In L.A., birthplace of sprawl, homes near mass transit fetch more
Access to public transit is the new granite countertop when it comes to home listings in Los Angeles.
That’s the takeaway from a study by real estate data firm Trulia, which looked at the language used to describe homes on the market in Los Angeles from 2013 to 2018. Mentions of the city's transit almost doubled over the period and for all but the most expensive quarter of homes, sellers got rewarded for it. On average, the premium was 4.2%.
"Transit is becoming a selling point," said Issi Romem, Trulia's chief economist. It's surprising that this correlation is happening in Los Angeles, "the birthplace of sprawl," he said.

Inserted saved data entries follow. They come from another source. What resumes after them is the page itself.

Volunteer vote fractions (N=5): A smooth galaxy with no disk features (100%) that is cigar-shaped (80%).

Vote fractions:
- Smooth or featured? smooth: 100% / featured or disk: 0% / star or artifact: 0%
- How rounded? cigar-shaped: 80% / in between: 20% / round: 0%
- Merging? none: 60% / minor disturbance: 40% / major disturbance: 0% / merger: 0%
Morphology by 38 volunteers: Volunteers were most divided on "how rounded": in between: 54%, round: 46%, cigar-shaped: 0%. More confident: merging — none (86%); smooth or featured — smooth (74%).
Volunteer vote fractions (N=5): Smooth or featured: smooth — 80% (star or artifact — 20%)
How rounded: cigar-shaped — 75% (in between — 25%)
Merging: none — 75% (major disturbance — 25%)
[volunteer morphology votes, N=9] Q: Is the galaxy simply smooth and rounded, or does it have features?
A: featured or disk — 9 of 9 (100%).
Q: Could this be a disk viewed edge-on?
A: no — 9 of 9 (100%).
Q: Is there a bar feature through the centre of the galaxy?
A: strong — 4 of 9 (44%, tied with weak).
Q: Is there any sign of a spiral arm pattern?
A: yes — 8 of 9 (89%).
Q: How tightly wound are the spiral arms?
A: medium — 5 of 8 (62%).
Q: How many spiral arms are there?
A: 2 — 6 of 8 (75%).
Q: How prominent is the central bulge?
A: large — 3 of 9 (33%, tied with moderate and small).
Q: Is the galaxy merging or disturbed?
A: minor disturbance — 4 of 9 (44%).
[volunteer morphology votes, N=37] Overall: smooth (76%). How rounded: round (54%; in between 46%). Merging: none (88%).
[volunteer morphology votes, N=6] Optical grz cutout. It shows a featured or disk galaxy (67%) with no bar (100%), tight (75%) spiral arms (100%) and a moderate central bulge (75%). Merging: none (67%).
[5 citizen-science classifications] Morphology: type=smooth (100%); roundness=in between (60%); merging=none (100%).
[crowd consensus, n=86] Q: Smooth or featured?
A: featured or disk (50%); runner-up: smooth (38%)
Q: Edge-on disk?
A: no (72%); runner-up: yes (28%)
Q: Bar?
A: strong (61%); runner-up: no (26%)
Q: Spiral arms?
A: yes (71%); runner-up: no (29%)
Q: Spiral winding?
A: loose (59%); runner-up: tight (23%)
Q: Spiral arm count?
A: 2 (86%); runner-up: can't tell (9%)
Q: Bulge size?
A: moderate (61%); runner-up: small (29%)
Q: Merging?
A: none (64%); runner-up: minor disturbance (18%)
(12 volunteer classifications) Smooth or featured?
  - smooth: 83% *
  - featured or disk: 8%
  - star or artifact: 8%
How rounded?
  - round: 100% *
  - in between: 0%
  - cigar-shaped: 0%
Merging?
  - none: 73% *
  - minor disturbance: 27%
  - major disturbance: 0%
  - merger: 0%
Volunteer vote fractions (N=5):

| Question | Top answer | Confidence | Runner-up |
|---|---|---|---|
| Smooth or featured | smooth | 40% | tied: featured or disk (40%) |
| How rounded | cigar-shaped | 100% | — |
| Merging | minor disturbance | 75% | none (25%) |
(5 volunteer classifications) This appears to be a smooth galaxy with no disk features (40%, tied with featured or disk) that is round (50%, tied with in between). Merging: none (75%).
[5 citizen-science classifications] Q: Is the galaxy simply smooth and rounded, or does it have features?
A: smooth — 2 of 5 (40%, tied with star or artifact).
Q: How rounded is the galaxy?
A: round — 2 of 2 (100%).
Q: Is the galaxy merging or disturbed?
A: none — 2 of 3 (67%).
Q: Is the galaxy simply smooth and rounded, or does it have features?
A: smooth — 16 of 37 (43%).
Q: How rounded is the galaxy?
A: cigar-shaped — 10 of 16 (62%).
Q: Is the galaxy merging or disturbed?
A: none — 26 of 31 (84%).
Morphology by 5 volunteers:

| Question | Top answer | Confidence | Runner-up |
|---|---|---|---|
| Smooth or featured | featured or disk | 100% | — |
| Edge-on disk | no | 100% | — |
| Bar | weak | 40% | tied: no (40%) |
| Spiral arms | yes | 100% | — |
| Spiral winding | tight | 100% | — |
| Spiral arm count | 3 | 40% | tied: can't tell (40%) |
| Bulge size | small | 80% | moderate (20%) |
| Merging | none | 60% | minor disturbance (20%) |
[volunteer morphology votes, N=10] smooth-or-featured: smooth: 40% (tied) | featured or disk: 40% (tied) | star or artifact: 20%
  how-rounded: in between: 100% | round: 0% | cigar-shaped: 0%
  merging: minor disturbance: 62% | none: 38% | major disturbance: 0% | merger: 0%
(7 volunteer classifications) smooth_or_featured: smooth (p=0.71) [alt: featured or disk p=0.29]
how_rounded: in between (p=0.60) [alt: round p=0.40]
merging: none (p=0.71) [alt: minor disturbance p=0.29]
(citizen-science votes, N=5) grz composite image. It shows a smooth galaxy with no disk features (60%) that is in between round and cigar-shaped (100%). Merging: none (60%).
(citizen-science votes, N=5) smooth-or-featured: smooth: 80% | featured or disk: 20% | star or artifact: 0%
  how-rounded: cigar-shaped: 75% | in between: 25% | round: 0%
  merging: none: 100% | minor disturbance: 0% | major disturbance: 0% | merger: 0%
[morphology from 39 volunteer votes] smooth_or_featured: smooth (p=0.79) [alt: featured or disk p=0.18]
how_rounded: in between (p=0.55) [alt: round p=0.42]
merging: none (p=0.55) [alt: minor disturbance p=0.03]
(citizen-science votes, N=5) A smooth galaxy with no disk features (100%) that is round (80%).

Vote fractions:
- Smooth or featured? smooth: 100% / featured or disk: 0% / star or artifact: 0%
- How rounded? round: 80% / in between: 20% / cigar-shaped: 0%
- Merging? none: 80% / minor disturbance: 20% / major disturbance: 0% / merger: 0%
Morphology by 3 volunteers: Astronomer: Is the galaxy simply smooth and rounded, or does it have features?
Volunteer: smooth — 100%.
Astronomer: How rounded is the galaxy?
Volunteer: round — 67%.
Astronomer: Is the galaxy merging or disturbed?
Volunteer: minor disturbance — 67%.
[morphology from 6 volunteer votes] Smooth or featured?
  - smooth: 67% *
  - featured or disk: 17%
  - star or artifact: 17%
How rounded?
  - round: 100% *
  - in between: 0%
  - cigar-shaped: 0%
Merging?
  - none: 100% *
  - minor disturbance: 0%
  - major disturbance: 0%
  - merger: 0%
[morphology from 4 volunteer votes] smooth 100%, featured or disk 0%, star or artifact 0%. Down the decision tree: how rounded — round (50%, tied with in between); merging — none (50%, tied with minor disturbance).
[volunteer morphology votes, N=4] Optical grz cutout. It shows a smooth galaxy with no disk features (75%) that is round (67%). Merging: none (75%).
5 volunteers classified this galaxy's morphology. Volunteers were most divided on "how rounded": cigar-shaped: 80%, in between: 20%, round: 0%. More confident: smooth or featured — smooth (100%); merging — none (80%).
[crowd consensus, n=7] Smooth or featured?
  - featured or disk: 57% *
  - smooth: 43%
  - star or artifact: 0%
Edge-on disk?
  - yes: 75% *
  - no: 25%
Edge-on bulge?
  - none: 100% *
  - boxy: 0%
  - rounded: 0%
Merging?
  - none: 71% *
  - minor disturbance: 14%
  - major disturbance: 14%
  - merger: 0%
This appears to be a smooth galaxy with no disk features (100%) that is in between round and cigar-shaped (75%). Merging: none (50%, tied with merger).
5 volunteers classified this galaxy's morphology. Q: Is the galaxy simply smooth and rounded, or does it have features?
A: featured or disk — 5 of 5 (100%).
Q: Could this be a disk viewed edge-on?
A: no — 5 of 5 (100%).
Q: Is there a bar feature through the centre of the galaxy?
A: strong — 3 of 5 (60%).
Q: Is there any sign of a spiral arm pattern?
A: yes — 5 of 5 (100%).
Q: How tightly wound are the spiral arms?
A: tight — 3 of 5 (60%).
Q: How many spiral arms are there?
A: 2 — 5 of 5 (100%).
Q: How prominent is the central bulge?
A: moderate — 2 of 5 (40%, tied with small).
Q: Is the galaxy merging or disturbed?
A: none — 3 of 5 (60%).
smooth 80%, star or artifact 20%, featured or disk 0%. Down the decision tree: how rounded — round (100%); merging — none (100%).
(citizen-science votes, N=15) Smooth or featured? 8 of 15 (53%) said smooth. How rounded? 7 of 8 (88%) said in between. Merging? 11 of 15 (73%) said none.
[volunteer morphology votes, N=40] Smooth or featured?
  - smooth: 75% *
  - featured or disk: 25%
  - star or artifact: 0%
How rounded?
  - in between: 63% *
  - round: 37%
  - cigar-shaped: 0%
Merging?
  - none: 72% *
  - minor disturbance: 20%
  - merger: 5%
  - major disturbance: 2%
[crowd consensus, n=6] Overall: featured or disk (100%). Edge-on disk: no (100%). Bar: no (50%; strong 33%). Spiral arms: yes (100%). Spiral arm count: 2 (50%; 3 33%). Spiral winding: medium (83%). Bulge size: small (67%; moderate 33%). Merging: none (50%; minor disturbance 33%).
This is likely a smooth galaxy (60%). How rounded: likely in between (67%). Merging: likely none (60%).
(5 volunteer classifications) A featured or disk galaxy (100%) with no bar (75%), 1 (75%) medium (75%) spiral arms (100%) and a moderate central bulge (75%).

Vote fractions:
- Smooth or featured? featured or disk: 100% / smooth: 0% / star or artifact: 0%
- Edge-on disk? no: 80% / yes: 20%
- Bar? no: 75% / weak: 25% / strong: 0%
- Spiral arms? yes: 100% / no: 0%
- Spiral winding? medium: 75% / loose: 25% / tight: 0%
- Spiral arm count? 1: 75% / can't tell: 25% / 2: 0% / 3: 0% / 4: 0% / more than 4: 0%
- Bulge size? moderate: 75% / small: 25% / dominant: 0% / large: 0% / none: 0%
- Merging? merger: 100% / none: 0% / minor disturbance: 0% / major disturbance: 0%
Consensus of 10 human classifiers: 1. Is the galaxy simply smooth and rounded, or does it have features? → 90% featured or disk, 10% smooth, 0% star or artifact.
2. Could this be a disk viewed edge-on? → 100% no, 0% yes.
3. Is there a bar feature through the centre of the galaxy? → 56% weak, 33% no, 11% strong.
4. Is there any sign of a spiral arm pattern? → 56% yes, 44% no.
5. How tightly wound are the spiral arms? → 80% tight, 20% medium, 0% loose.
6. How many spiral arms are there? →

On some level, real estate agents are just tapping into the zeitgeist, the way they've grabbed onto other home features that buyers might value. (Stainless steel appliances, anyone?) Across the U.S., younger people are choosing to stay in urban areas longer, putting a premium on homes where they don't have to get in a car to access their jobs or other amenities. Meanwhile, Los Angeles is in the midst of a $120 billion effort to improve and expand transit, making the system more useful for riders.
At least one reason for the jump in listings touting transit has to do with the city's investment during the study period. For instance, a 6.6-mile stretch of Metro's Expo line from Culver City to Santa Monica opened in 2016, putting more homes in proximity to the train. The Gold line was also extended that year.
One wrinkle in Trulia's study: Buyers of the most-expensive quarter of homes in Los Angeles paid slightly less for properties advertising transit access. Romem speculated that this has something to do with the fact that buyers at the higher end may be favoring lots in the hills, with views, or other features that aren’t as common in homes near trains. Trulia's study adjusted for the number of bedrooms and house size, but not for views.
The price premium near transit should concern policy makers, because it means that it's harder for lower-income people to afford to live near the lines. Romem said the best way to solve this is to increase density near transit stops. That could encourage a "virtuous circle" where the system gets more riders and people have more affordable places to live, he said.